Exercise brief: Repeat the lines of the data exactly, from the first one through the one that contains "index tip: (413, 2091)".

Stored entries
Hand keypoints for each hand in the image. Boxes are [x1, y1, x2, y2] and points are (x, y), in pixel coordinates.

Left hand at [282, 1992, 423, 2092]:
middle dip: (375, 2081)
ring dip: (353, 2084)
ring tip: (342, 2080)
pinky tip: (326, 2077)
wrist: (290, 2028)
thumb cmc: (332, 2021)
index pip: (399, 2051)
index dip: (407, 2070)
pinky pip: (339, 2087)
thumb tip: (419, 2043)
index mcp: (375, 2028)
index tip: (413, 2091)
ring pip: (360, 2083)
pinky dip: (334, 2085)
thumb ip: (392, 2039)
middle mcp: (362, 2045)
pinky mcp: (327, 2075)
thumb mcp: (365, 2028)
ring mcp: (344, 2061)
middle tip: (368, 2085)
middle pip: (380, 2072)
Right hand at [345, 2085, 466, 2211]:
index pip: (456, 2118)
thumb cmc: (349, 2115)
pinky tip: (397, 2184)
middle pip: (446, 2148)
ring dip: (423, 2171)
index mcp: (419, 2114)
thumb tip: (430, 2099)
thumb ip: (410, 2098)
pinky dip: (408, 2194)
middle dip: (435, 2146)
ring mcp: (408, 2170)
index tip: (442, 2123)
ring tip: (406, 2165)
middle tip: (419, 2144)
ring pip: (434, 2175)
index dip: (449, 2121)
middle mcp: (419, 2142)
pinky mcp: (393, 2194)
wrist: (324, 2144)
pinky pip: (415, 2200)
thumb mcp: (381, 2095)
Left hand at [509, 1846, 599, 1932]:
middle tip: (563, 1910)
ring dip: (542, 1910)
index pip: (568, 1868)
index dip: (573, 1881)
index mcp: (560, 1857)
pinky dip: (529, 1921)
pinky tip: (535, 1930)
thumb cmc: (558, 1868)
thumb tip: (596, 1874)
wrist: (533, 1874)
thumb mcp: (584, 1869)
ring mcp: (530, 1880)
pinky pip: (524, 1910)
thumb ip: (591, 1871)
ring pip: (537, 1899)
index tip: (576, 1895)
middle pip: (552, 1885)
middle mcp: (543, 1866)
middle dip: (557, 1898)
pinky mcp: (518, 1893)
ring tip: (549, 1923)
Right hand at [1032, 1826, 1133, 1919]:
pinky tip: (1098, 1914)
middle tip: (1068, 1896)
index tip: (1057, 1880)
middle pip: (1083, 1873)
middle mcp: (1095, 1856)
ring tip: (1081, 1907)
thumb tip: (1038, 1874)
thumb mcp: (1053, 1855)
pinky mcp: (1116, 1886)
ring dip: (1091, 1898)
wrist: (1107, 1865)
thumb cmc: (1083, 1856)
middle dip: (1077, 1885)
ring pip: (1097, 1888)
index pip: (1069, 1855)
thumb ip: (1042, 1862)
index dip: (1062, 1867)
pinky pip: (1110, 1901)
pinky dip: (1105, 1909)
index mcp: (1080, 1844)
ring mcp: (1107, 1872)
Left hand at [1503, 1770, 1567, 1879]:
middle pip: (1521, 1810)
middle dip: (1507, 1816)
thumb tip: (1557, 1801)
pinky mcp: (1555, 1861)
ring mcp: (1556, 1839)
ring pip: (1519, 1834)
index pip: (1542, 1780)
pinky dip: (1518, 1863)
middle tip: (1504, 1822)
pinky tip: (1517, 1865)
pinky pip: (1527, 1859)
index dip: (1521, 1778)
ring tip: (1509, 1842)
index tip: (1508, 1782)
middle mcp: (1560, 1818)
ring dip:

Output of the task:
Hand keypoints for each hand in the image. Boxes are [x1, y1, x2, y2] and points are (x, y), in pixel coordinates.

Left hand at [282, 1992, 423, 2092]:
middle dip: (375, 2081)
ring dip: (353, 2084)
ring tip: (342, 2080)
pinky tip: (326, 2077)
wrist: (290, 2028)
thumb cmc: (332, 2021)
index pip: (399, 2051)
index dip: (407, 2070)
pinky pip: (339, 2087)
thumb tip: (419, 2043)
index mcp: (375, 2028)
index tip: (413, 2091)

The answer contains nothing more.